> _Records for processing_:

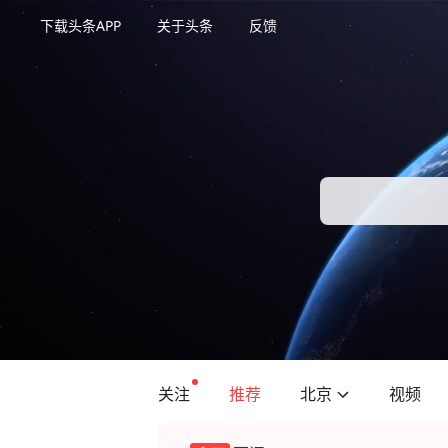
下载头条APP
关于头条
反馈
关注
推荐
北京
视频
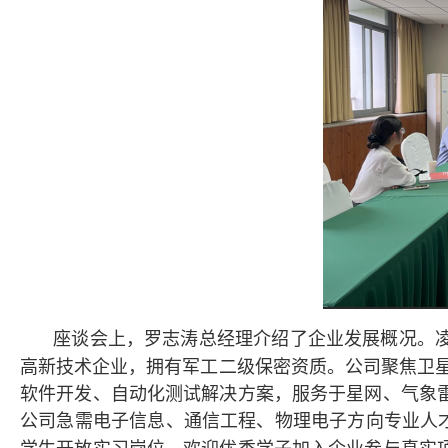
座谈会上，罗志涛总经理介绍了企业发展概况。
军工二级保密资质
。公司聚焦卫
高新技术企业，拥有
软件开发、自动化测试解决方案，服务于星网、气象
公司急需电子信息、通信工程、物理电子方向专业人才，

> _Work task_: Render the text lines of the listing above as a numbered list, omitting any blank lines and leaving out the pictures.

> _Solution below_:
1. 下载头条APP
2. 关于头条
3. 反馈
4. 关注
5. 推荐
6. 北京
7. 视频
8. 座谈会上，罗志涛总经理介绍了企业发展概况。
9. 军工二级保密资质
10. 。公司聚焦卫
11. 高新技术企业，拥有
12. 软件开发、自动化测试解决方案，服务于星网、气象
13. 公司急需电子信息、通信工程、物理电子方向专业人才，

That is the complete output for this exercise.